Nach seiner Ankunft in Auschwitz-Birkenau wurde Stevo Caroli in den Lagerbereich BIIe eingewiesen, wo er seinen Bruder Zolo Karoli (1921–1945) wiedertraf. Zusammen mit anderen als „arbeitsfähig“ eingestuften Roma und Sinti wurden beide in das Konzentrationslager Buchenwald überstellt, wo sie am 3. August 1944 eintrafen. Das Lager war überfüllt und die Neuankömmlinge wurden in Zelte gepfercht. Zolo Karoli blieb aufgrund seines schlechten Gesundheitszustands in Buchenwald, wo er im April 1945, zwei Tage vor der Ankunft der amerikanischen Truppen, starb.
Stevo Karoli überlebte die Lager Mittelbau-Dora, das Außenlager Ellrich-Juliushütte und das Konzentrationslager Bergen-Belsen. Nachdem er Anfang April 1945 von britischen Truppen befreit worden war, kehrte er am 27. April mit einem Lastwagen nach Belgien zurück. Am 19. Mai 1945 holte er seine neue ‚Zigeunerkarte‘ bei den belgischen Behörden ab, die umgehend seine Fingerabdrücke überprüften. Im Juni 1945 beantragte Stevo Karoli die Anerkennung als politischer Deportierter und eine entsprechende Entschädigung. Die Fremdenpolizei erklärte jedoch, dass sie „nicht bestätigen kann, wann, wie oder wo der Nomade Karoli, Stevo, geboren am 26. August 1925 in Metz, von den Deutschen festgenommen wurde“.1Archives générales du Royaume (AGR), Police des Étrangers, Dossier n° 7.400.971 – Caroli Steven, 26/08/1925, Metz, doc. n° 22, Note du 3e bureau, Bruxelles, 6 juin 1945. Als aus rassischen Gründen Verfolgter habe er keinen Anspruch auf eine Entschädigung, zumal die Behörden seine Nationalität nicht feststellen könnten. Die Kriterien der Zulassungsausschüsse für eine Anerkennung verlangten, dass die Verhaftung durch eine „selbstlose patriotische Aktivität“ verursacht worden war. Eine Festnahme aus rassistischen oder religiösen Gründen wurde in dem Gesetz vom 26. Februar 1947 nicht berücksichtigt.
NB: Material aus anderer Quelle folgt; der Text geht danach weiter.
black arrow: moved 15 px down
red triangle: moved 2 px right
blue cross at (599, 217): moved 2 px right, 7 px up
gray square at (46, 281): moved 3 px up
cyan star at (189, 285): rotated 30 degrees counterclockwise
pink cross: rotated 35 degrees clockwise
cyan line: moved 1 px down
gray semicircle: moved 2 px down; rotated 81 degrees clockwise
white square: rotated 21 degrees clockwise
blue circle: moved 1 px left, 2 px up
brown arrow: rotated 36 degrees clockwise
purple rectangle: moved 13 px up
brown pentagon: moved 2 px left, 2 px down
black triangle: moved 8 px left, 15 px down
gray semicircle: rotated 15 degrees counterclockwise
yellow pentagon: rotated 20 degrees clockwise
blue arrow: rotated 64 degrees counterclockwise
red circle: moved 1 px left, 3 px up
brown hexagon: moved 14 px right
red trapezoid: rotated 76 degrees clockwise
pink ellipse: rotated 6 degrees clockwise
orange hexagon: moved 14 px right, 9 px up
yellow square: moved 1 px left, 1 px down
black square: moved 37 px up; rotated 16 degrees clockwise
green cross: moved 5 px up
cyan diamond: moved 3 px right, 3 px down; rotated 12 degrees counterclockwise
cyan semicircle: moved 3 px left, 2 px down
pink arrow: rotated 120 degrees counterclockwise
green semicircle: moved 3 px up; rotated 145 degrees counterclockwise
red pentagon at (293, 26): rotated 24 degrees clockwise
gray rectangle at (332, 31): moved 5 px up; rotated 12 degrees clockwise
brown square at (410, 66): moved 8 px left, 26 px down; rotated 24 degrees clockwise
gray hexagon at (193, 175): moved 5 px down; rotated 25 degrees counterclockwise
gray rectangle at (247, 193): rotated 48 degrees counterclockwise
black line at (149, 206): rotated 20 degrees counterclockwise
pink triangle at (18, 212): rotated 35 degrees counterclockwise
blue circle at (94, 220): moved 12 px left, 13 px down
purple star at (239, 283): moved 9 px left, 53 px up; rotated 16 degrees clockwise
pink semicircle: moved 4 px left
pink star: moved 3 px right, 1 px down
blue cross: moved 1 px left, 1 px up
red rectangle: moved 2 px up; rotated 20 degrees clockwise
Nach dem Krieg ließ sich Stevo Karoli in Belgien nieder. Dennoch hegten die Behörden ihm gegenüber weiterhin großes Misstrauen. Mehrmals zwangen ihn die belgischen Polizeibehörden, sich zum Fotografieren und Daktyloskopieren zu melden. Auch beim Grenzübertritt kam es immer wieder zu Problemen, da Stevo Karolis Nationalität ungeklärt blieb. Es ist nicht bekannt, wann und wo Stevo Karoli starb. Seine Akte bei der Fremdenpolizei wurde 1948 geschlossen.
In den letzten Jahren hat die Geschichte der Familie Karoli in Norwegen einige Aufmerksamkeit erfahren, und es wurde damit begonnen, die Geschichte der 66 deportierten norwegischen Rom:nja intensiver aufzuarbeiten.